仿佛金属攻城锤对撞的声浪爆发,却是路明非踩着青铜地面借力跃出,被他踩着跃出的地方已经变形凹陷,水花震起十余米高,哪怕他已经离开酒德麻衣足够远,水滴落下依旧把她淋了个遍。
酒德麻衣:……
路明非之前抱着酒德麻衣的时候极尽温柔,不是因为他对酒德麻衣有什么想法,而是因为以他现在的身体素质,酒德麻衣对他来说就是一块脆弱的豆腐,稍微用些力都有可能伤到她。
一跃之间,路明非仿佛要横跨整座大殿,手中的斩马刀从腰间向前抡转,次代种扫动巨尾,音爆夹杂着空气的乱流。
路明非手中的斩马刀依旧延伸到四米,却不再是仿佛延长的平滑刀身,而是崎岖差互的狰狞龙牙,刀刃和龙尾相撞,冲击波将路明非和次代种身下的积水排空,次代种发出痛苦的嘶吼——斩马刀上的龙牙从它的尾部撕下来一大块血肉!
青铜御座强化了它的身躯,但在斩马刀上延伸出的龙牙面前却显得脆弱不堪,整柄斩马刀发出狂暴的吼叫,刀柄处浮雎的龙首睁开了双眼,路明非觉得自己像是握着一条暴虐的活龙,它催促着路明非握着它去撕碎敌人。

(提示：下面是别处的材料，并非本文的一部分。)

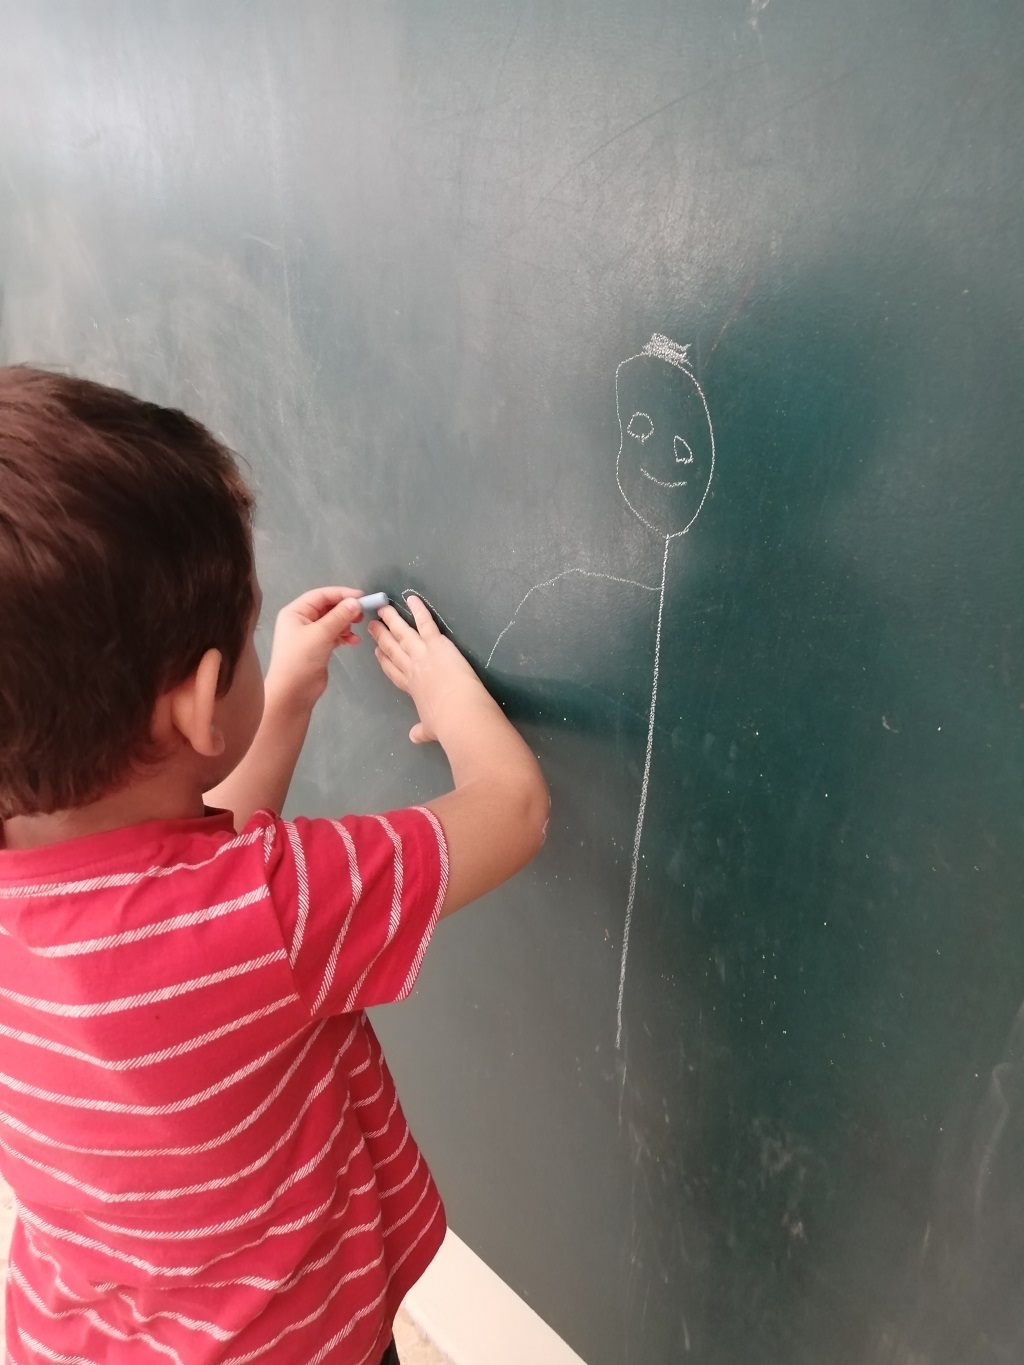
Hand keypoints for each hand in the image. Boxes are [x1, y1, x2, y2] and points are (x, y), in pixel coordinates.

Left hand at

路明非将它伸向身侧平举起来,无形的炼金领域从它身上扩张开,狰狞的龙牙刀身再次延长,长度达到了惊人的十米,几乎已经看不出刀的形状,路明非像是抓着一座用刀剑互相咬合而成的巨塔,它的每一面都是刃,每一寸刃在绽放着红光,将这个大殿照亮地仿佛森罗地狱。
它已经丝毫不再像是一柄斩马刀,更像是来炼狱中淬炼出来的凶器!
次代种对着路明非挥爪,路明非双臂肌肉虬结,横扫手中的凶器,它狠狠的从次代种的爪上咬下血肉,隐约可以看见暗金色的骨骼。